When comparing the ratio of delayed flights to total flights for each airline in various cities, the percentages are relatively similar between ALASKA and AM WEST. For instance, in San Diego, 8% of ALASKA’s flights are delayed compared to 14.5% for AM WEST. Similarly, in San Francisco, the delay rates are 16.9% for ALASKA and 28.7% for AM WEST. To visually represent this data, I used ggplot to create a graph displaying the total number of flights by airline for each city.

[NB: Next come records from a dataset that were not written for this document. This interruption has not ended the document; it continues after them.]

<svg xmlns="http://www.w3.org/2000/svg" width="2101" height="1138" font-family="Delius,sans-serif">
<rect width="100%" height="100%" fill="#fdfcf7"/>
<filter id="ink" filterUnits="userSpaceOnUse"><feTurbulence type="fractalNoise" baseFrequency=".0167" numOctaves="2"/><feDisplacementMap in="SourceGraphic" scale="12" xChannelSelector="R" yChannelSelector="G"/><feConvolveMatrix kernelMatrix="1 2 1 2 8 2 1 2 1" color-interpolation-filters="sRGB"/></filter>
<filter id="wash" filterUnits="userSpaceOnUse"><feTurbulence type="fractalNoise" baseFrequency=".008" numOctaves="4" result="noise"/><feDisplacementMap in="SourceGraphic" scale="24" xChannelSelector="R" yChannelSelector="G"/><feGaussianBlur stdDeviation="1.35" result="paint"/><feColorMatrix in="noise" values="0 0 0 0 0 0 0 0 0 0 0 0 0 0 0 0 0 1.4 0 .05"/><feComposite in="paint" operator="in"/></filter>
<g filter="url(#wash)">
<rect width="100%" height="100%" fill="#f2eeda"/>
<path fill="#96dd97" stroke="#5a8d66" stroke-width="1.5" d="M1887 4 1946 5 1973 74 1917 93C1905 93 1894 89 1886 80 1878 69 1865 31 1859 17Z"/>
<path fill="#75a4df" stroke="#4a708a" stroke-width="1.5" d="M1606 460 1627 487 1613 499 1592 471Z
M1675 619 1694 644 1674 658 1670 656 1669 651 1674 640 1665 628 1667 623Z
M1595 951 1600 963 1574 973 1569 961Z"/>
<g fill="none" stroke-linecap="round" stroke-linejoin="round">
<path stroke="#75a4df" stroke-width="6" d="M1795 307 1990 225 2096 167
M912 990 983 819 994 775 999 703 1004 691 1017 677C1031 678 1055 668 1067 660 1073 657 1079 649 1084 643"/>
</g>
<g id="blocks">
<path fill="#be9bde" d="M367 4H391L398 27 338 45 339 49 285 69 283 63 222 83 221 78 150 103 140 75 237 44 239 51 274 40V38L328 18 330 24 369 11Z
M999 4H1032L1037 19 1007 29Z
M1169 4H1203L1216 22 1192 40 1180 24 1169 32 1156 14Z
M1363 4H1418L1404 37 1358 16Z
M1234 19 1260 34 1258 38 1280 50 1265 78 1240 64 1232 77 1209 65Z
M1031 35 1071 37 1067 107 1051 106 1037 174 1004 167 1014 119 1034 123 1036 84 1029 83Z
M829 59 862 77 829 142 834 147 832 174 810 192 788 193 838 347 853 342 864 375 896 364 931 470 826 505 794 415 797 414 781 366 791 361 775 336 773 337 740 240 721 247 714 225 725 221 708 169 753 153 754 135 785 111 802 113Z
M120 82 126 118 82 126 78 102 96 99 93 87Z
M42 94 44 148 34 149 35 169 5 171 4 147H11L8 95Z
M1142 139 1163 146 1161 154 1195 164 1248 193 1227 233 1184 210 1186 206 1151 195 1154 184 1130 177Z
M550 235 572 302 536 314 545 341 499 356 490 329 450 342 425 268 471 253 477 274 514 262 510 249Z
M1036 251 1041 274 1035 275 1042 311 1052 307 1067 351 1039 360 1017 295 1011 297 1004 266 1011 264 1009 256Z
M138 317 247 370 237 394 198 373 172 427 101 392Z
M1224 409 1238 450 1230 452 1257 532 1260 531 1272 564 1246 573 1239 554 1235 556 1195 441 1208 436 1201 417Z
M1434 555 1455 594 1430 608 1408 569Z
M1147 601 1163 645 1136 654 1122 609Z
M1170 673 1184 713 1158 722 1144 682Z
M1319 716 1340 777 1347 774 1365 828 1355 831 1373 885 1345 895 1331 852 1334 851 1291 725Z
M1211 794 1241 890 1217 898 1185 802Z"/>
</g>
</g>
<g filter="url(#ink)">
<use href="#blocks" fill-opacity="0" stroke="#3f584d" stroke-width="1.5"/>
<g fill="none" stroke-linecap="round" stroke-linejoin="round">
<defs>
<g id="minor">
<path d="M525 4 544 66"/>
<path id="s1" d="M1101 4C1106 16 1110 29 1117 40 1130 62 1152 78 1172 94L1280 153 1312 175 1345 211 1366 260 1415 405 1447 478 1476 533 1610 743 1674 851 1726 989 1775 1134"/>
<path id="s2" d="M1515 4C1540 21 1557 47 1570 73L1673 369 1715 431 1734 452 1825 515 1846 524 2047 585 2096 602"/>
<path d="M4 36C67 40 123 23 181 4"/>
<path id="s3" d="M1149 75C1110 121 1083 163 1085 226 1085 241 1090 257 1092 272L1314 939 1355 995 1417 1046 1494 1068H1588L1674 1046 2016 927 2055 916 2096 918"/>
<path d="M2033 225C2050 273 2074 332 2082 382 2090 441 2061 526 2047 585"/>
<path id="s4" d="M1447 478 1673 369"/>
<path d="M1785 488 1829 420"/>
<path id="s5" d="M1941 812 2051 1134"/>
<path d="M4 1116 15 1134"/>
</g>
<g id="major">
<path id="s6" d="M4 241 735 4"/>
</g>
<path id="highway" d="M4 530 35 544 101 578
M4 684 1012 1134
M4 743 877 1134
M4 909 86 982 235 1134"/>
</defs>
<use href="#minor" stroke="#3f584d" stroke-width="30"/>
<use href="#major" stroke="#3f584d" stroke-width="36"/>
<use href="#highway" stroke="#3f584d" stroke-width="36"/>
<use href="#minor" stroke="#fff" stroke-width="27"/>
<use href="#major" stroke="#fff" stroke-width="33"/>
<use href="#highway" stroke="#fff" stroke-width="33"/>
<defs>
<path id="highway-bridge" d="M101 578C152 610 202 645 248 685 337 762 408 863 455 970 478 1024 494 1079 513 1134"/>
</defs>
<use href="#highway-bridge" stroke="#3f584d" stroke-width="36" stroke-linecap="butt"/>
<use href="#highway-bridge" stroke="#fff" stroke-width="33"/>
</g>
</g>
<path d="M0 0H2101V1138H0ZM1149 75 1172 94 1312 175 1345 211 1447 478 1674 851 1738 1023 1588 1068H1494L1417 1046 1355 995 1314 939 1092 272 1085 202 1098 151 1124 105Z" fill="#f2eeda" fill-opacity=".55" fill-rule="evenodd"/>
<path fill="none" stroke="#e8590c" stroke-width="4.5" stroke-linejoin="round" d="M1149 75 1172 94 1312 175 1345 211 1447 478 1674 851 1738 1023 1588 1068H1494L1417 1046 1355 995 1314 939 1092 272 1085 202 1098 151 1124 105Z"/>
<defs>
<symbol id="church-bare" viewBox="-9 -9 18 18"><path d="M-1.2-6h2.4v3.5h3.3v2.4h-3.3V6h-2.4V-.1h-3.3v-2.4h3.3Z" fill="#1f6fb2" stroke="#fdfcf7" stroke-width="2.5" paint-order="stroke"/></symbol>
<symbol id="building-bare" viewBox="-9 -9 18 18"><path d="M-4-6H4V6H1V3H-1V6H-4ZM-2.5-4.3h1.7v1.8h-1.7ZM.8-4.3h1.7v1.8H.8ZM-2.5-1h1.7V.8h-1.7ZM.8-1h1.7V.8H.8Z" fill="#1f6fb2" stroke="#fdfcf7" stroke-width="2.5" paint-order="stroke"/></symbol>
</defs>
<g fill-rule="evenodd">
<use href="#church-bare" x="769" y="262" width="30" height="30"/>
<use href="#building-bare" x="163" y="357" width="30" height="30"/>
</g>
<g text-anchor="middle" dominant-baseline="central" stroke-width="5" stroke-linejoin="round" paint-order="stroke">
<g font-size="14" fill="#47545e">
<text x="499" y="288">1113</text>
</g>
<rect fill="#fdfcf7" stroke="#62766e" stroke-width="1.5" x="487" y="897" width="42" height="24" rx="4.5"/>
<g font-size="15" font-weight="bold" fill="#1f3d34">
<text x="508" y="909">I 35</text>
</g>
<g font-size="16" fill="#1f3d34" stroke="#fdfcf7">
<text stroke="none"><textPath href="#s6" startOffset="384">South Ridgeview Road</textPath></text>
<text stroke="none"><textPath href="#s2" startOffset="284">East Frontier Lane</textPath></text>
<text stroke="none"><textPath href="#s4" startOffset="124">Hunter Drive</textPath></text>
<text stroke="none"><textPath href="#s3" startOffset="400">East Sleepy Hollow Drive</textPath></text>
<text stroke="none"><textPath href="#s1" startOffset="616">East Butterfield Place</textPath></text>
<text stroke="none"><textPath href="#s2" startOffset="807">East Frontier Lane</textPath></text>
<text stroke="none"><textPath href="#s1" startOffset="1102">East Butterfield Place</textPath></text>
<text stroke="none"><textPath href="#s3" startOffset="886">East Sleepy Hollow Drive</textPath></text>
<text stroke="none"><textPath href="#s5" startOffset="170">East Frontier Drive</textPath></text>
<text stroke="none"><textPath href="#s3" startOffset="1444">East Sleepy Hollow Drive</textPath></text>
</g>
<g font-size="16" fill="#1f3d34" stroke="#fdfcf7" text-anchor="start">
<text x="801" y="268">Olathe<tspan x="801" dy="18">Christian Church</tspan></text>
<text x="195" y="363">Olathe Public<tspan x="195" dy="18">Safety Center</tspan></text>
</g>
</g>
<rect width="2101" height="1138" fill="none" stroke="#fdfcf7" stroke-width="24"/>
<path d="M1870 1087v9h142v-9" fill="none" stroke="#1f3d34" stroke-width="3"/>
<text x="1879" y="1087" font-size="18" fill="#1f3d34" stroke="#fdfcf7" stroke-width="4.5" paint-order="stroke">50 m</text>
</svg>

# Load the ggplot2 library for creating visualizations
library(ggplot2)

# Create a bar chart with total flight counts by city and airline
ggplot(total_flights, aes(x=City, y=Total_Count, fill=Airline)) +
  geom_bar(stat="identity", position="dodge") +  
  labs(title="Total Number of Flights per City per Airline",  
       x="City", 
       y="Total Number of Flights", 
       fill="Airline") +  
  theme_minimal()  

The visualization clearly shows that Phoenix airport handles a significantly higher number of flights from AM WEST compared to ALASKA, which may contribute to their higher delay rates due to the increased volume of flights. Conversely, ALASKA operates more flights to Seattle than AM WEST, yet ALASKA still manages fewer delays there. This suggests that the volume of flights could be a factor in the frequency of delays, though other operational efficiencies likely also play a role.

Conclusion

In this assignment, I utilized the Tidyr and dplyr packages for their robust data cleaning and organizing capabilities, which streamlined handling complex or poorly formatted datasets. Starting with a wide-format CSV containing airline data, I transformed it into a format digestible by R. This cleaned dataset then allowed me to analyze and compare airline delays. By calculating the delay proportions and percentages per city and airline, and visualizing these in both tabular and graphical formats, I could effectively present the density of flights to various cities by each airline.